Investigate how plate boundary processes produce earthquakes, including but not limited to the mechanisms of seismic waves, the measurement of magnitude and intensity, and the assessment of earthquake hazard in the Australian context

What this dot point is asking

NESA wants you to connect plate tectonic processes to the generation of earthquakes, explain how seismic waves travel and how earthquakes are measured, and assess earthquake hazard, including in Australia, which sits in the middle of a plate rather than on its edge.

The answer

Earthquakes are the sudden release of energy stored in rocks of the lithosphere. Most occur at plate boundaries, where the rigid plates that make up Earth's outer shell move relative to one another and stress accumulates along faults.

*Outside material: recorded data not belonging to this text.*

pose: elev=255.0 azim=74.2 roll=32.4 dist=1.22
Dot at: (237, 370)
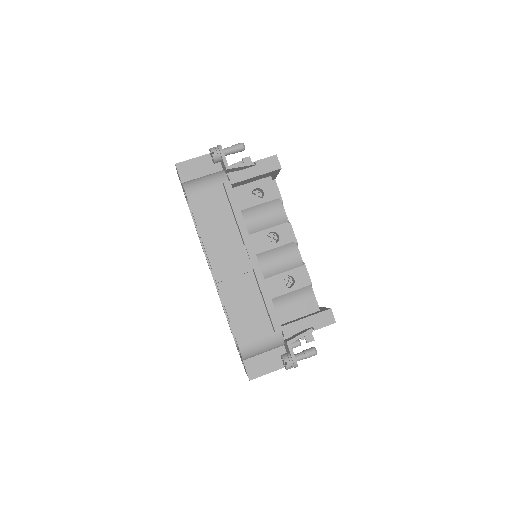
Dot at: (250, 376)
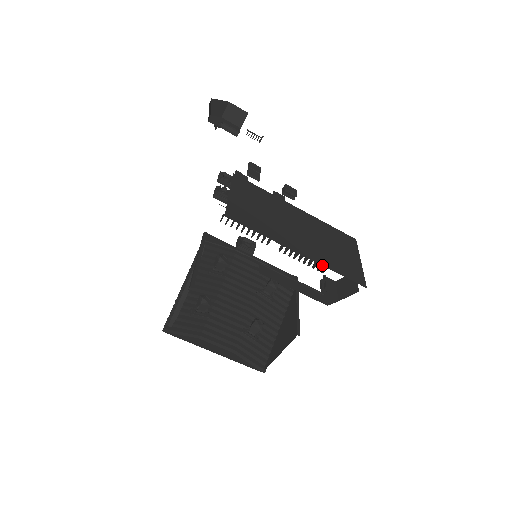
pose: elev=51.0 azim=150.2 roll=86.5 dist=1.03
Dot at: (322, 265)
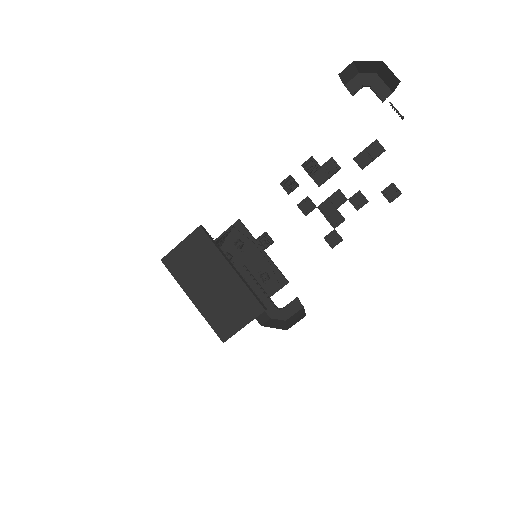
Dot at: (202, 314)
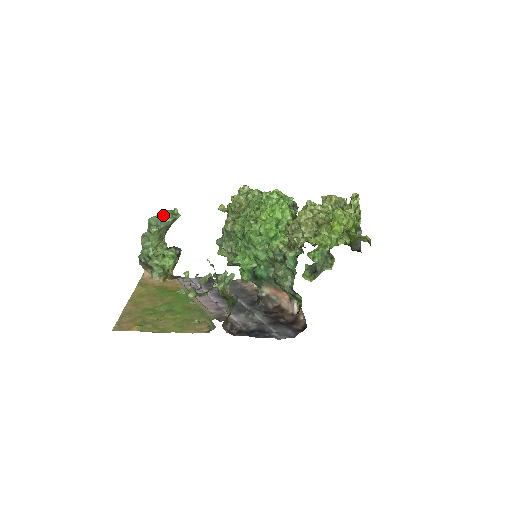
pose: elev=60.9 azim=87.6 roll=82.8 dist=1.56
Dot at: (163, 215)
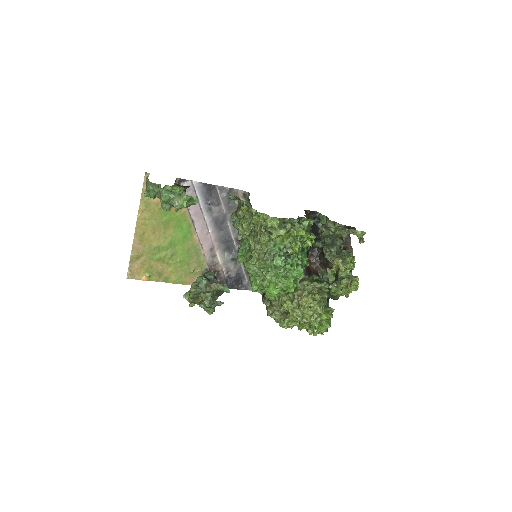
Dot at: (179, 208)
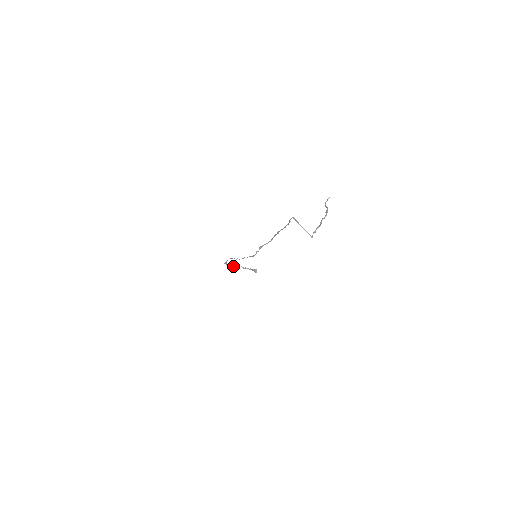
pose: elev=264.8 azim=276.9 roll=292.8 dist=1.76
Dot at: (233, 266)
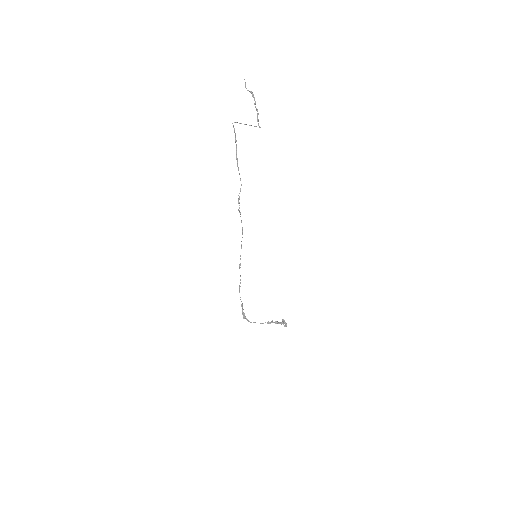
Dot at: occluded
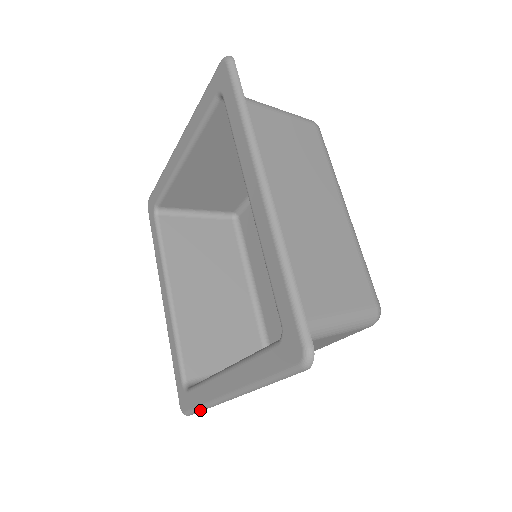
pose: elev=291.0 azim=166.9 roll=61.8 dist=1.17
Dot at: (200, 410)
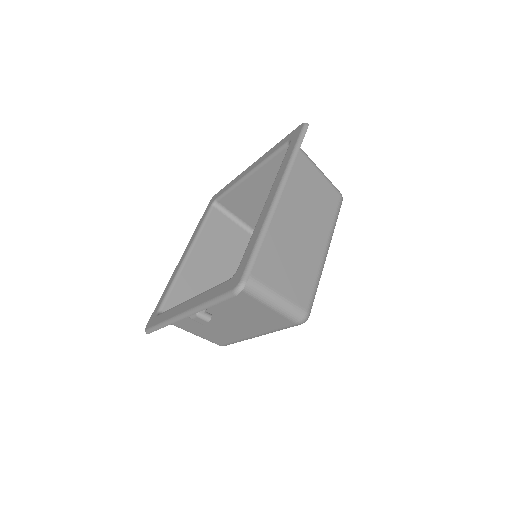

Plate boundaries and earthquake generation

At convergent boundaries, one plate is forced beneath another in subduction, producing the largest earthquakes, such as those around the Pacific Ring of Fire. At divergent boundaries, plates pull apart at mid-ocean ridges, generating shallower earthquakes. At transform boundaries, plates slide past one another horizontally, as along the San Andreas Fault. In each case, friction locks the fault until the accumulated strain exceeds the strength of the rock.

Elastic rebound

The elastic rebound theory explains the release. Rock on either side of a locked fault bends elastically as the plates move, storing strain energy like a compressed spring. When stress exceeds the rock's strength, the fault ruptures, the rock snaps back toward its original shape, and the stored energy radiates outward as seismic waves. The point of rupture at depth is the focus (or hypocentre); the point on the surface directly above it is the epicentre.

Seismic waves

Seismic energy travels as several wave types. Primary (P) waves are the fastest; they are compressional, push-and-pull waves that travel through solids and liquids and arrive first. Secondary (S) waves are slower shear waves that move rock side to side and cannot pass through liquids, which is why the liquid outer core casts an S-wave shadow. Surface waves travel along the ground surface, move more slowly still, and cause most of the destructive shaking. The time gap between P and S arrivals at a seismograph lets seismologists calculate distance to the epicentre; readings from three stations locate it by triangulation.

Measuring earthquakes

The moment magnitude scale (Mw) has largely replaced the older Richter scale for larger events. It is logarithmic: each whole-number increase represents about a 32-fold increase in energy released. The Modified Mercalli Intensity scale runs from I (not felt) to XII (total destruction) and is based on observed effects and damage rather than instruments.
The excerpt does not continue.